Data under study:
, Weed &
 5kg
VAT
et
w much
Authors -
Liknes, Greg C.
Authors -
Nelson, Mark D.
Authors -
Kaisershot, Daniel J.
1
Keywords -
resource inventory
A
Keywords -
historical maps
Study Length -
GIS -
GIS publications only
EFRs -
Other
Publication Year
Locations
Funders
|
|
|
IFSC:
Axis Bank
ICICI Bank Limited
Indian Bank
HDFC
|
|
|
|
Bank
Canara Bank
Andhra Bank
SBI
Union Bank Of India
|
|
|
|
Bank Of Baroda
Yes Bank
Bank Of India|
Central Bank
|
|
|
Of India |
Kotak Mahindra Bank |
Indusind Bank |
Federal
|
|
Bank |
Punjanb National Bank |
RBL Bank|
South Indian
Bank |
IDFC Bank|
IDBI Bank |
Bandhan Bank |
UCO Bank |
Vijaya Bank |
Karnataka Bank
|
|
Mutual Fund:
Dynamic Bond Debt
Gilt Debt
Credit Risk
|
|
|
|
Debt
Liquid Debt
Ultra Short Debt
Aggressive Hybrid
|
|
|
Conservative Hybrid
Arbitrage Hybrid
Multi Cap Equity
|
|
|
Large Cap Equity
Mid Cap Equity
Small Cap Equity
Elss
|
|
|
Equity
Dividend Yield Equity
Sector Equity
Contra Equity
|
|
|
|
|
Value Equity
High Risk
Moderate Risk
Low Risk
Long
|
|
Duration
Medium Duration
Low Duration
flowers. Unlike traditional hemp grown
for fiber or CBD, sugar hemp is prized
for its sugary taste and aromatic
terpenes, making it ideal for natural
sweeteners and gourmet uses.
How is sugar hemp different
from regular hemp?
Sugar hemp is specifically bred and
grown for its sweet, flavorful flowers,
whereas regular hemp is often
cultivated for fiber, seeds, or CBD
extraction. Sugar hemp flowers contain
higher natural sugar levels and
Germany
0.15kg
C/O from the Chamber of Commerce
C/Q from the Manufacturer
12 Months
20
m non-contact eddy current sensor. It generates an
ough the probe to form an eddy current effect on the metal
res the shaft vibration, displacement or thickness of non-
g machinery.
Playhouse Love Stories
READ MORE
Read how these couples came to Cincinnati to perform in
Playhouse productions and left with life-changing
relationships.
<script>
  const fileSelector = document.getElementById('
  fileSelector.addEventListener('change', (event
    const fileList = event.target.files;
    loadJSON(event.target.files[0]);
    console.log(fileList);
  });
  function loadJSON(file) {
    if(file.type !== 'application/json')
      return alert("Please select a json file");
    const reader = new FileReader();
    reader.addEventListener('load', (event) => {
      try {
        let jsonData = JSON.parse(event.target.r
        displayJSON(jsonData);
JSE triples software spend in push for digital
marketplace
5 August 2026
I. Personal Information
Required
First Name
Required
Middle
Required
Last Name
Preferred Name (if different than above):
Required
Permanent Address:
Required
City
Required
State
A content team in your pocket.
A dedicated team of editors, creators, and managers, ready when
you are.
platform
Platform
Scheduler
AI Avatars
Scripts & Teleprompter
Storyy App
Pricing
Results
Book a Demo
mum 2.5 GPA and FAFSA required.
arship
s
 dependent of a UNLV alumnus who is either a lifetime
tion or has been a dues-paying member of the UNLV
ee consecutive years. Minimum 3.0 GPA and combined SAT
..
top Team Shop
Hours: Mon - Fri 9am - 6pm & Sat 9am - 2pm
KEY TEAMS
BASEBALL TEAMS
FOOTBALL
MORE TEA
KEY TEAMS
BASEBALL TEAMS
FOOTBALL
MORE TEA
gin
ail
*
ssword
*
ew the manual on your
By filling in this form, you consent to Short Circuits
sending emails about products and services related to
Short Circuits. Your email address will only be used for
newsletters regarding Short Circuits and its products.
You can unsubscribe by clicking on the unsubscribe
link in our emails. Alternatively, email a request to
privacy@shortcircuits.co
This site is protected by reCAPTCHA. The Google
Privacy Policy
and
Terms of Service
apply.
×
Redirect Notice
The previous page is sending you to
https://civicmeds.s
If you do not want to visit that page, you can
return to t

Exercise goal: Return the data exactly. Include every record.

Task response:
, Weed &
 5kg
VAT
et
w much
Authors -
Liknes, Greg C.
Authors -
Nelson, Mark D.
Authors -
Kaisershot, Daniel J.
1
Keywords -
resource inventory
A
Keywords -
historical maps
Study Length -
GIS -
GIS publications only
EFRs -
Other
Publication Year
Locations
Funders
|
|
|
IFSC:
Axis Bank
ICICI Bank Limited
Indian Bank
HDFC
|
|
|
|
Bank
Canara Bank
Andhra Bank
SBI
Union Bank Of India
|
|
|
|
Bank Of Baroda
Yes Bank
Bank Of India|
Central Bank
|
|
|
Of India |
Kotak Mahindra Bank |
Indusind Bank |
Federal
|
|
Bank |
Punjanb National Bank |
RBL Bank|
South Indian
Bank |
IDFC Bank|
IDBI Bank |
Bandhan Bank |
UCO Bank |
Vijaya Bank |
Karnataka Bank
|
|
Mutual Fund:
Dynamic Bond Debt
Gilt Debt
Credit Risk
|
|
|
|
Debt
Liquid Debt
Ultra Short Debt
Aggressive Hybrid
|
|
|
Conservative Hybrid
Arbitrage Hybrid
Multi Cap Equity
|
|
|
Large Cap Equity
Mid Cap Equity
Small Cap Equity
Elss
|
|
|
Equity
Dividend Yield Equity
Sector Equity
Contra Equity
|
|
|
|
|
Value Equity
High Risk
Moderate Risk
Low Risk
Long
|
|
Duration
Medium Duration
Low Duration
flowers. Unlike traditional hemp grown
for fiber or CBD, sugar hemp is prized
for its sugary taste and aromatic
terpenes, making it ideal for natural
sweeteners and gourmet uses.
How is sugar hemp different
from regular hemp?
Sugar hemp is specifically bred and
grown for its sweet, flavorful flowers,
whereas regular hemp is often
cultivated for fiber, seeds, or CBD
extraction. Sugar hemp flowers contain
higher natural sugar levels and
Germany
0.15kg
C/O from the Chamber of Commerce
C/Q from the Manufacturer
12 Months
20
m non-contact eddy current sensor. It generates an
ough the probe to form an eddy current effect on the metal
res the shaft vibration, displacement or thickness of non-
g machinery.
Playhouse Love Stories
READ MORE
Read how these couples came to Cincinnati to perform in
Playhouse productions and left with life-changing
relationships.
<script>
  const fileSelector = document.getElementById('
  fileSelector.addEventListener('change', (event
    const fileList = event.target.files;
    loadJSON(event.target.files[0]);
    console.log(fileList);
  });
  function loadJSON(file) {
    if(file.type !== 'application/json')
      return alert("Please select a json file");
    const reader = new FileReader();
    reader.addEventListener('load', (event) => {
      try {
        let jsonData = JSON.parse(event.target.r
        displayJSON(jsonData);
JSE triples software spend in push for digital
marketplace
5 August 2026
I. Personal Information
Required
First Name
Required
Middle
Required
Last Name
Preferred Name (if different than above):
Required
Permanent Address:
Required
City
Required
State
A content team in your pocket.
A dedicated team of editors, creators, and managers, ready when
you are.
platform
Platform
Scheduler
AI Avatars
Scripts & Teleprompter
Storyy App
Pricing
Results
Book a Demo
mum 2.5 GPA and FAFSA required.
arship
s
 dependent of a UNLV alumnus who is either a lifetime
tion or has been a dues-paying member of the UNLV
ee consecutive years. Minimum 3.0 GPA and combined SAT
..
top Team Shop
Hours: Mon - Fri 9am - 6pm & Sat 9am - 2pm
KEY TEAMS
BASEBALL TEAMS
FOOTBALL
MORE TEA
KEY TEAMS
BASEBALL TEAMS
FOOTBALL
MORE TEA
gin
ail
*
ssword
*
ew the manual on your
By filling in this form, you consent to Short Circuits
sending emails about products and services related to
Short Circuits. Your email address will only be used for
newsletters regarding Short Circuits and its products.
You can unsubscribe by clicking on the unsubscribe
link in our emails. Alternatively, email a request to
privacy@shortcircuits.co
This site is protected by reCAPTCHA. The Google
Privacy Policy
and
Terms of Service
apply.
×
Redirect Notice
The previous page is sending you to
https://civicmeds.s
If you do not want to visit that page, you can
return to t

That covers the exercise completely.